MARIAGES ICONOCLASTES
Allergique à l’ennui comme au conformisme, la propriétaire voulait un lieu où installer son univers. L’architecte Federico Masotto a imaginé pour elle un espace qui lui ressemble.
Allergique à l’ennui comme au conformisme, la propriétaire de cet appartement voulait un lieu où installer son univers. Au terme d’un dialogue nourri, l’architecte Federico Masotto a imaginé pour elle un endroit qui lui ressemble en réunissant deux espaces superposés, où les teintes fortes rythment l’espace et où l’imaginaire peut s’exprimer librement. Visite d’un décor à haute couleur ajoutée!
MÉLANGES INSPIRÉS
Les vastes baies vitrées scandent l’open space où la cuisine s’ouvre comme une parenthèse de couleur. Les fenêtres, faites sur mesure, composées de pans de verre géométriques, s’inspirent des toiles de Mondrian. Dessous, une console d’Éric Schmitt, pièce unique baptisée « Laurence », en hommage à la propriétaire. Collectionneuse dans l’âme, Laurence a parsemé l’appartement d’objets récoltés au fil de plusieurs décennies de chine aux Puces de Saint-Ouen. Lustre en verre noir de Nathalie Ziegler Pasqua. Table et chaises multicolores, années 1950, chinées.
RÉVOLUTION DE SALON
Dans la pièce de séjour, Federico a créé une cheminée soulignée d’une dalle de terrazzo. Les murs ont été couverts d’un enduit minéral coquille d’oeuf, en harmonie avec la grande toile de l’artiste marseillais Gérard Traquandi. Atypique et inattendu, le salon met en scène la passion de Laurence pour l’imprimé panthère. Tapis, Le Garage, Christian Sapet. Poufs « Rasta » de Paulo Haubert, Arcade, canapé en cuir et petit cheval d’arçons chinés, fauteuils, Damien Tison. Sur la cheminée, une sculpture de Gérard Traquandi.

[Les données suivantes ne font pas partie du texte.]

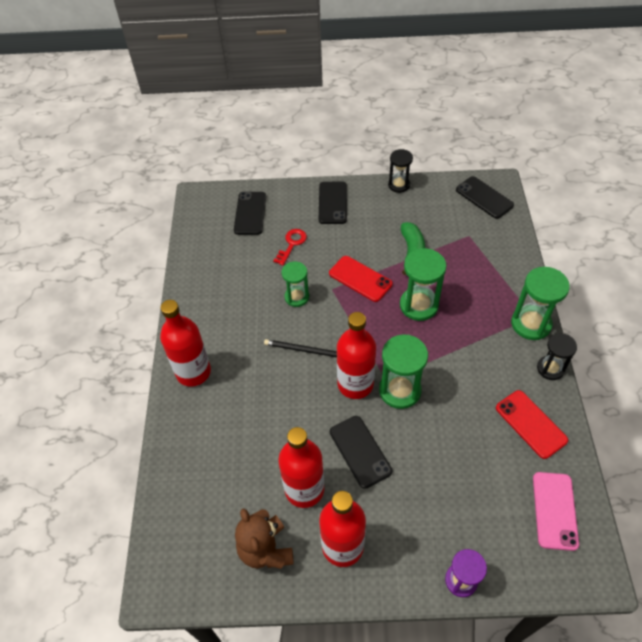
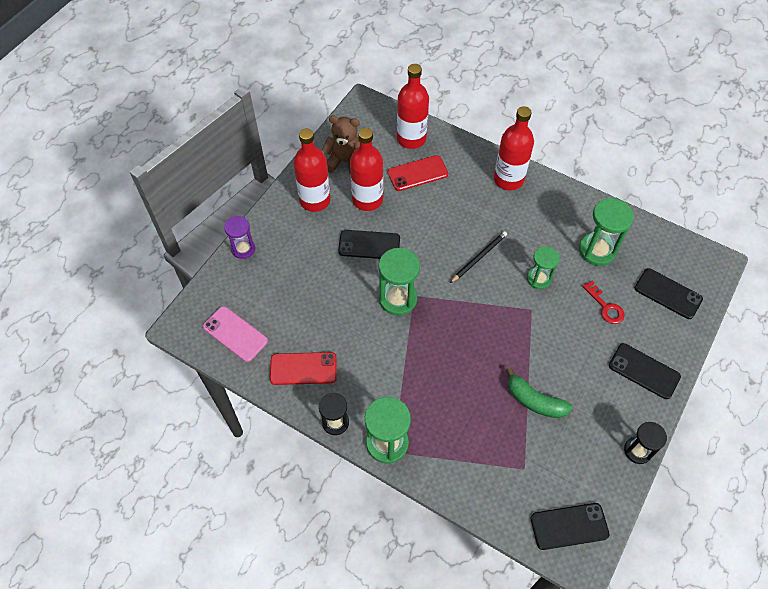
camera: 120 degrees right, 5 degrees up
red phone [329,256,393,302] -> red phone moved to [388,155,448,191]
red bottle [337,312,376,399] -> red bottle moved to [397,64,429,149]
green hourglass [400,248,446,321] -> green hourglass moved to [579,198,634,266]

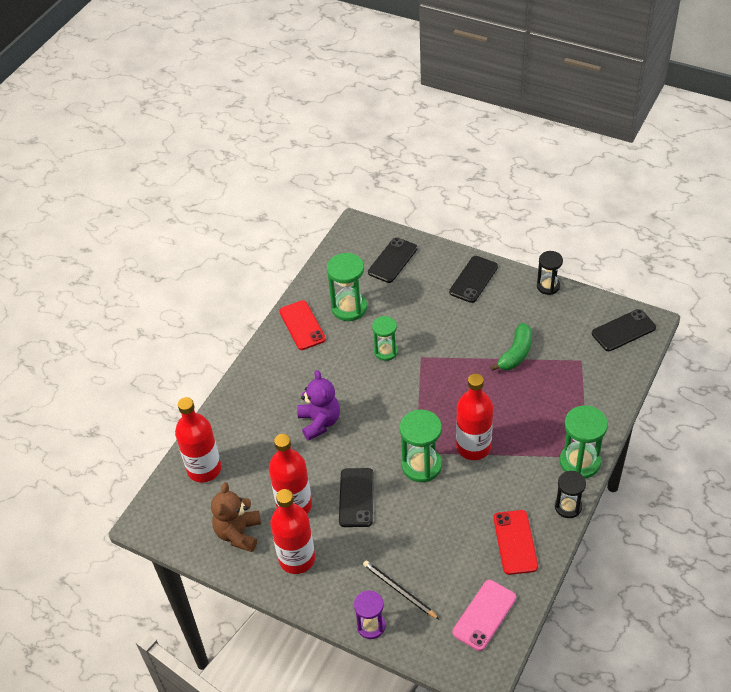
camera: 90 degrees left, 10 degrees down
red phone [388,155,448,191] -> red phone moved to [279,300,326,350]
black pencil [450,231,507,283] -> black pencil moved to [363,561,440,620]
red bottle [494,106,534,190] -> red bottle moved to [456,374,493,460]
black phone [531,503,609,550] -> black phone turned 75 degrees clockwise [592,309,656,351]
red key [582,281,625,324] -> none
none -> purple teddy bear [297,370,340,441]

Ce n’était pas gagné d’avance. Lorsqu’il fut question de réaménager ce bel espace de la rue du Cherche-Midi, l’architecte Federico Masotto n’était pas sûr de faire coïncider son souci de rigueur et de cohérence avec l’univers fantasque et audacieux de la propriétaire. Et pourtant la rencontre eut lieu. «Nous nous sommes stimulés mutuellement et à force d’échanges, nous avons trouvé ensemble des combinaisons inédites, raconte Federico. Dans ce chantier complexe, la volonté de libérer l’espace et de jouir des volumes en rythmant les différentes fonctions a été prédominante». Le challenge consiste à réunir en un seul lieu de vie deux espaces, logés au fond d’une cour intérieure, dans ce quartier très animé du Paris germanopratin. Colonne vertébrale invisible, un escalier est créé pour connecter les deux plateaux du duplex. Au rez-de-chaussée, un ancien atelier jouissant d’une belle double hauteur, la partie jour déroule une cuisine, aux façades en bois laquées vert, qui accueille une étagère en pierre d’Éric Schmitt et un salon en open space dont la cheminée a permis de créer un meuble bibliothèque, tandis qu’à l’étage, un appartement de structure classique héberge les chambres et les salles de bain dont les vitraux Art déco d’origine en mosaïque de verres ont été restaurés. Pour gagner de la place, Federico intègre les rangements dans les surfaces murales et dissimule les parties techniques dans un cube de bois en contreplaqué situé dans l’entrée, abritant un salon télévision dans sa partie supérieure. Résultat: de jolies enfilades, une circulation fluide et une lumière redistribuée par la succession des trois grandes baies vitrées. Pour se protéger des regards venus de la cour intérieure, la façade est végétalisée et des pans de verre imprimé sont insérés dans les doubles vitrages. Il ne reste plus qu’à insuffler à cet écrin l’énergie de la couleur, en puisant dans la palette créée par Serge Bensimon pour Ressource. Laurence peut désormais y mettre en scène son esprit libre et bohème, ses collections, ses oeuvres d’art et ses télescopages d’imprimés audacieux… comme un antidote au gris ambiant et en clin d’oeil à ses origines marseillaises.
L’ART COMME FIL ROUGE PAGE DE GAUCHE
Partout présentes, les oeuvres rappellent la passion de la propriétaire pour l’art contemporain. Devant l’antichambre, une toile du peintre Gérard Traquandi. Dans l’entrée, l’architecte Federico Masotto a créé un cube de contreplaqué cachant le local technique. Il a logé le salon télé au sommet de cette boîte liserée de bleu canard.
PAGE DE DROITE
Federico Masotto devant une oeuvre de Gérard Traquandi.